Право на аборт

Автор: Северин. Оригинал публикации: Париж: Рене д'Юбер, 1890 г.
***
Северин (1855-1929), основное псевдоним Кэролайн Реми, была французской писательницей, журналисткой, выдающейся фигурой в журналистских
расследованиях, первой женщиной, возглавившей крупную газету ("Крик
народа"), основанную Жюлем Валлесом. Эта оцифрованная версия полностью воспроизводит оригинальную версию.
***
Вы спросили меня, дорогой режиссер и друг, мое мнение о Тулонской драме
. Это было опасно - мнение, которое я могу высказать, было
смелости, чтобы
самые рискованные сказки, опубликованные здесь, казались наивными и семейными.

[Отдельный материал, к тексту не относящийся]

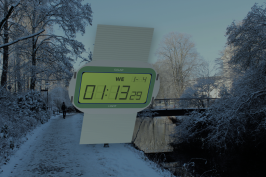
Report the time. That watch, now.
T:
1:13:29
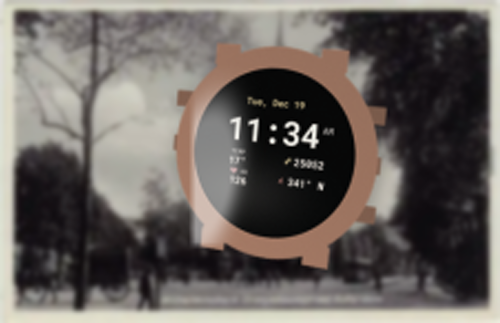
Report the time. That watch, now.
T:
11:34
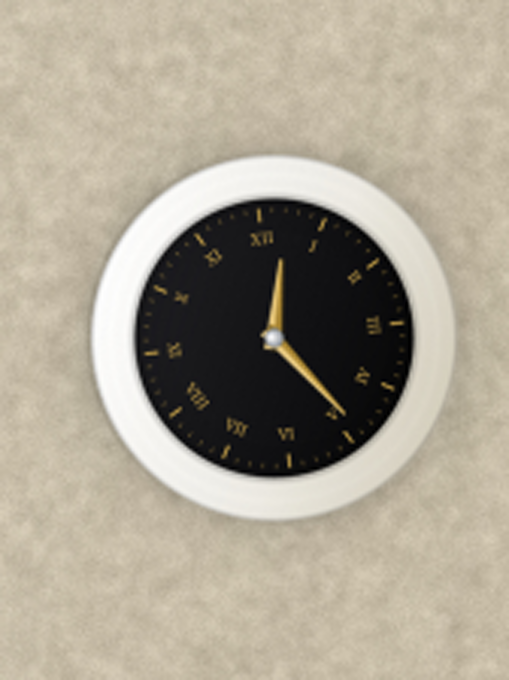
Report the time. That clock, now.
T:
12:24
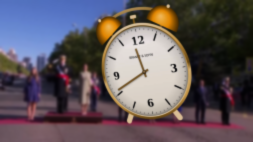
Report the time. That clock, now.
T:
11:41
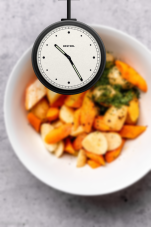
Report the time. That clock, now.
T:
10:25
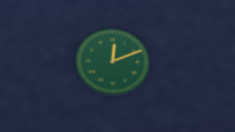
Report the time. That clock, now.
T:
12:11
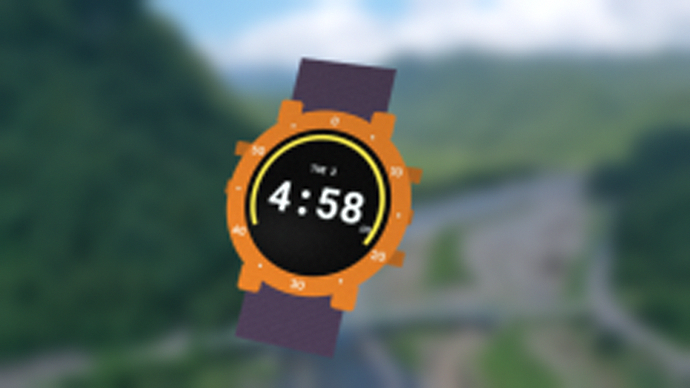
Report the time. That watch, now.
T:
4:58
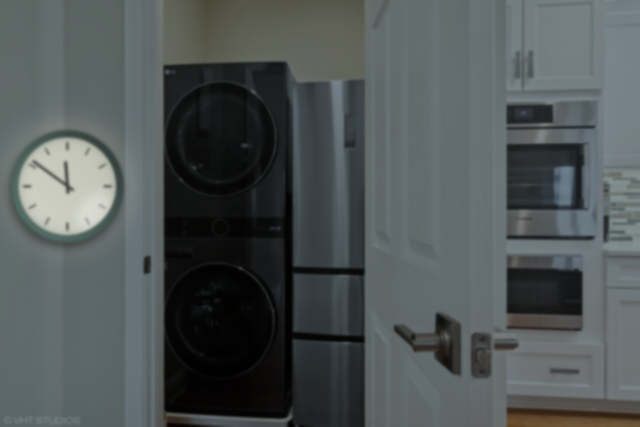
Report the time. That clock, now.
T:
11:51
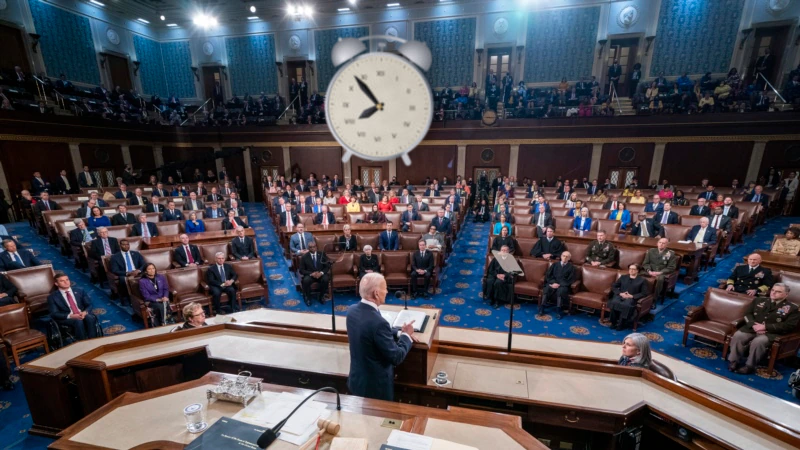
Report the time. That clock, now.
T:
7:53
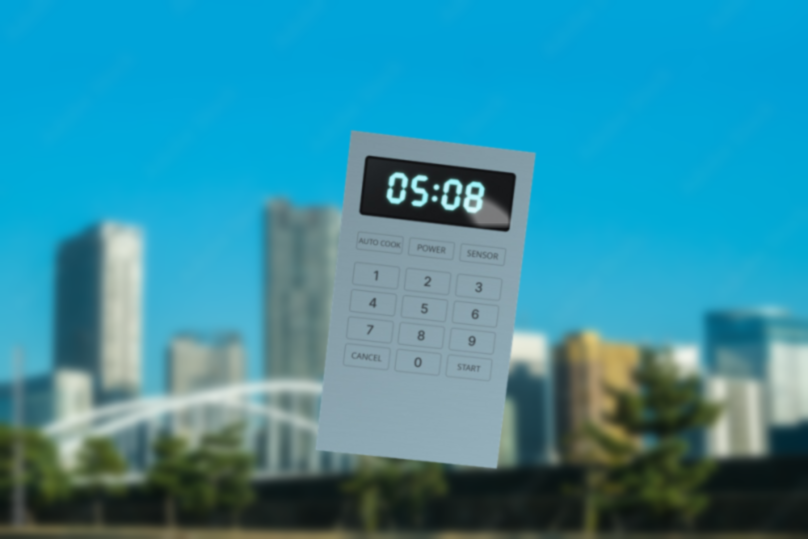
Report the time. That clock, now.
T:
5:08
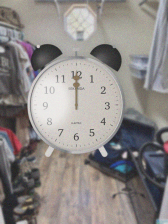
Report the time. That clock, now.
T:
12:00
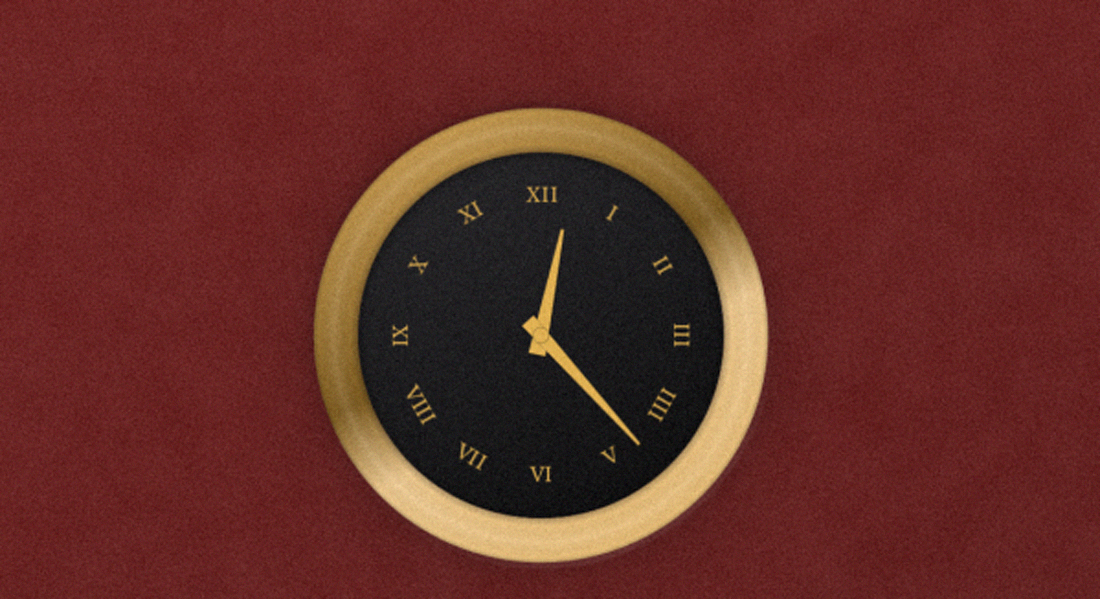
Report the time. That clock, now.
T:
12:23
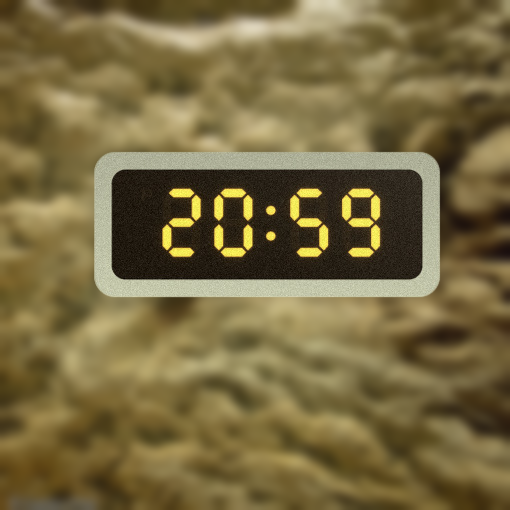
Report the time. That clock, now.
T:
20:59
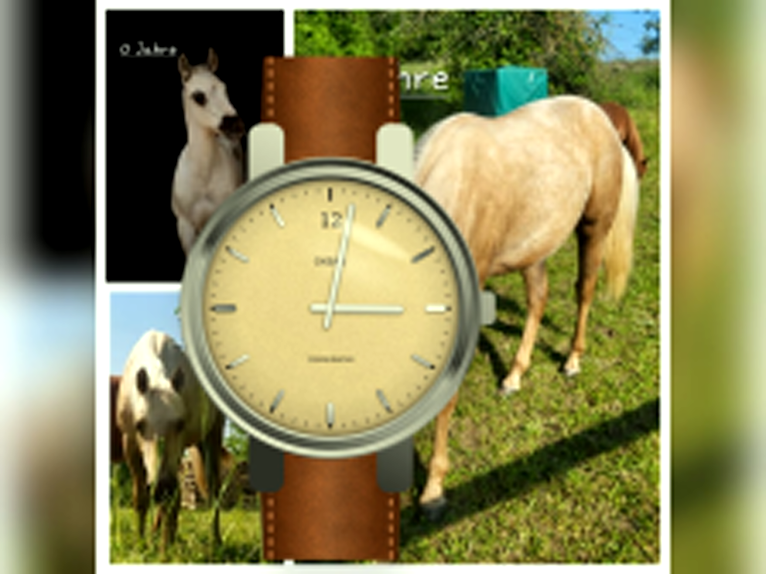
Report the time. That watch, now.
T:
3:02
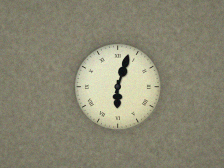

Ибо аморальность, как вы знаете, бывает двух видов: та, которая
щекочет смехом пупок сенаторов - это поощрялось всеми
режимами - и та, которая останавливается, серьезная, перед определенными
проблемами, та, которую не беспокоит грубость предмета, и которая идет
в ногу со временем. грязь до самых почек, без озноба и тошноты, если что.
существо тонет в нем, в этом мусоре, и взывает о помощи со всей силой
своего отчаяния, со всей мукой своей заброшенности.

Это моя безнравственность, и я собираюсь сделать в этом свободную
карьеру, смело, цинично - удивляя поверхностных людей, которые
считали меня чем-то вроде домашней добродетели, но не удивляя
других. те, кто привык читать между строк,
поймут, что то, что я пишу, - это то, о чем я пишу. сегодняшний день - лишь
логический, абсолютный, неумолимый результат того, что я писал вчера.

 *
 * *

И, прежде всего, несколько слов о самом деле, о том, что было названо,
с первого дня скандал в Тулоне. Ах, да, хорошенький скандал,
в активе которого гораздо меньше обвиняемых, чем судей, последняя
глупость правосудия, оплошность Фемиды, вот что!

Но действительно ли это оплошность? От него прямо-таки разит местью, провинциальной
местью, прогорклой и затхлой, с привкусом старой
девы и запахами раздраженного робина. Это выглядит безумно
месть касты вчерашнему могущественному противнику,
разрубание человека на части всеми фуриями судебной власти,
«хорошего общества»и морской администрации.

Ибо она есть, морская власть, она в самом разгаре. Г-
н Фуру находился под его командованием, а затем, освободившись, боролся со злоупотреблениями, о которых он
знал тем лучше, чем больше страдал от них.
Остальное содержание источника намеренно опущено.